### Выбранный текст
# # # # #

Итак, в мировоззрении философов, которые пользовались терминологией Платона, мы видим явное презрение к телесности. Счастье (εὐδαιμονία) и блаженство касаются только умной души, и поэтому истинно счастлив созерцатель, все мысли которого направлены на постижение Абсолютной Истины. По Аристотелю философ уже ведет жизнь блаженную, а платоники полагают блаженство в отрешении от материального тела и умном видении идеальной реальности (мир идей, Бог).
4) Стоицизм
В эпоху эллинизма вопрос счастья станет основным. Об этом свидетельствую популярнейшие философские школы того времени: стоицизм и эпикурейство, являляющиеся прежде всего этическими направлениями. И оба эти учения представляются пессимистическими. Для стоика εὐδαιμονία приравнивалась к απάθεια «бесстрастию», под которым понималась невозмутимость перед неприятностями и отстранение от пороков и удовольствий. Основывались они на том, что миром правит Единый Логос, благодаря которому мир гармоничен, и живет. Все, что не ведет к жизни и выживанию – порок, либо ненужно. Жизнь согласно естеству и есть блаженство. Все равно в мировоззрении стоиков мир сгорал в огне каждые 10 800 лет, знание бессмысленности мироздания должно было якобы родить в душе снисходительное отношение ко всему [21, с. 130], но нам такое представление о счастье видится совершенно бесполезным. Мы видим некоторое измельчание термина εὐδαιμονία.
В. μακάριος
Предыдущие два термина ни в Септуагинте, ни в Новом Завете не встречаются. В Св. Писании (например, в знаменитых Заповедях Блаженств) мы встретим именно μακάριος. Но и это слово проделало нелегкий путь.
1) Архаика
Уже в Илиаде слова с корнем μακάρ являются традиционными эпитетами богов [9, I, 595-611]. О каком-то нравственном, или духовном совершенстве блаженных речи не идет. Они испытывают те же страсти и волнения, что и обычный смертный. Божества ограждены от поисков насущного хлеба, прочей мелочной суеты и трудов по поводу обеспечения себе условий существования. Они бессмертны, и обладают огромным могуществом, хотя и не равным (с Кронидом сравниться не может никто). Словом блаженство представляет собой пресыщенность наслаждениями,
боги упиваются и погружены в сладость своего бытия. Они могут делать что хотят: спать сколько хотят, есть сколько хотят и что хотят, слушать лучшие песни муз, бесконечно жить, повелевать стихиями, влиять на судьбы и т.д. При этом такое состояние является их «нормальным» природным состоянием, полученным от рождения, от самих божеств не зависящее, кроме бессмертия, которое дает амброзия. Хотя они обладают физическим телом, так например герой Диомед ранит Афродиту, а затем при помощи Афины – Арея [9, V , 335-346, 855-870].

# # # # #

### Обязательные задания
**1)** Процитируйте отрывок выбранного текста от слов «В. μακάριος» до слов «проделало нелегкий путь.» включительно.
**2)** Перескажите, пожалуйста, короче абзац выбранного текста, который начинается словами «В эпоху эллинизма», сохранив его основные факты.

# # # # #

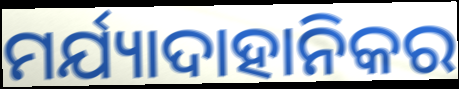
ମର୍ଯ୍ୟାଦାହାନିକର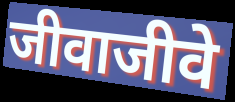
जीवाजीवे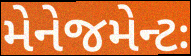
મેનેજમેન્ટઃ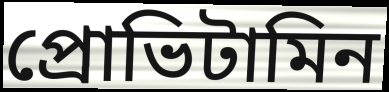
প্রোভিটামিন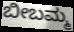
ಬೀಬಮ್ಮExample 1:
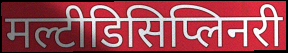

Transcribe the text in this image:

मल्टीडिसिप्लिनरी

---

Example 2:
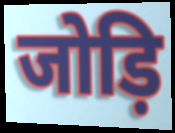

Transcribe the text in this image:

जोड़ि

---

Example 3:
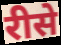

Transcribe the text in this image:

रीसे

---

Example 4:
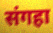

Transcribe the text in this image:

संगहा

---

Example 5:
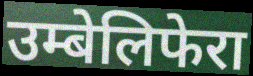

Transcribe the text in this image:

उम्बेलिफेरा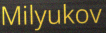
MilyukovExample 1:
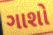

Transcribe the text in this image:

ગાશો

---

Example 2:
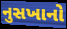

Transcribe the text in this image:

નુસખાનો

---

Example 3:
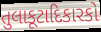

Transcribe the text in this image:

તુલાકૂટાદિકારકો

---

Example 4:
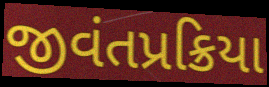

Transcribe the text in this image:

જીવંતપ્રક્રિયા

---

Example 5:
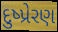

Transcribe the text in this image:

દુષ્પ્રેરણ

# # # # #

### Ответы к заданиям
**1)**
В. μακάριος
Предыдущие два термина ни в Септуагинте, ни в Новом Завете не встречаются. В Св. Писании (например, в знаменитых Заповедях Блаженств) мы встретим именно μακάριος. Но и это слово проделало нелегкий путь.

**2)** В эпоху эллинизма вопрос счастья стал основным. Об этом говорят популярнейшие школы того времени, стоицизм и эпикурейство: обе прежде всего этические и обе пессимистические. Стоики приравнивали εὐδαιμονία к απάθεια, «бесстрастию», то есть к невозмутимости перед неприятностями и отстранению от пороков и удовольствий. Они исходили из того, что миром правит Единый Логос, благодаря которому мир гармоничен и живет. Всё, что не ведет к жизни и выживанию, для них порок или лишнее, а блаженство есть жизнь согласно естеству. Мир, по их взгляду, сгорал в огне каждые 10 800 лет, и знание бессмысленности мироздания должно было рождать снисходительное отношение ко всему. В тексте такое понимание счастья названо бесполезным, а в нем самом отмечено некоторое измельчание термина εὐδαιμονία.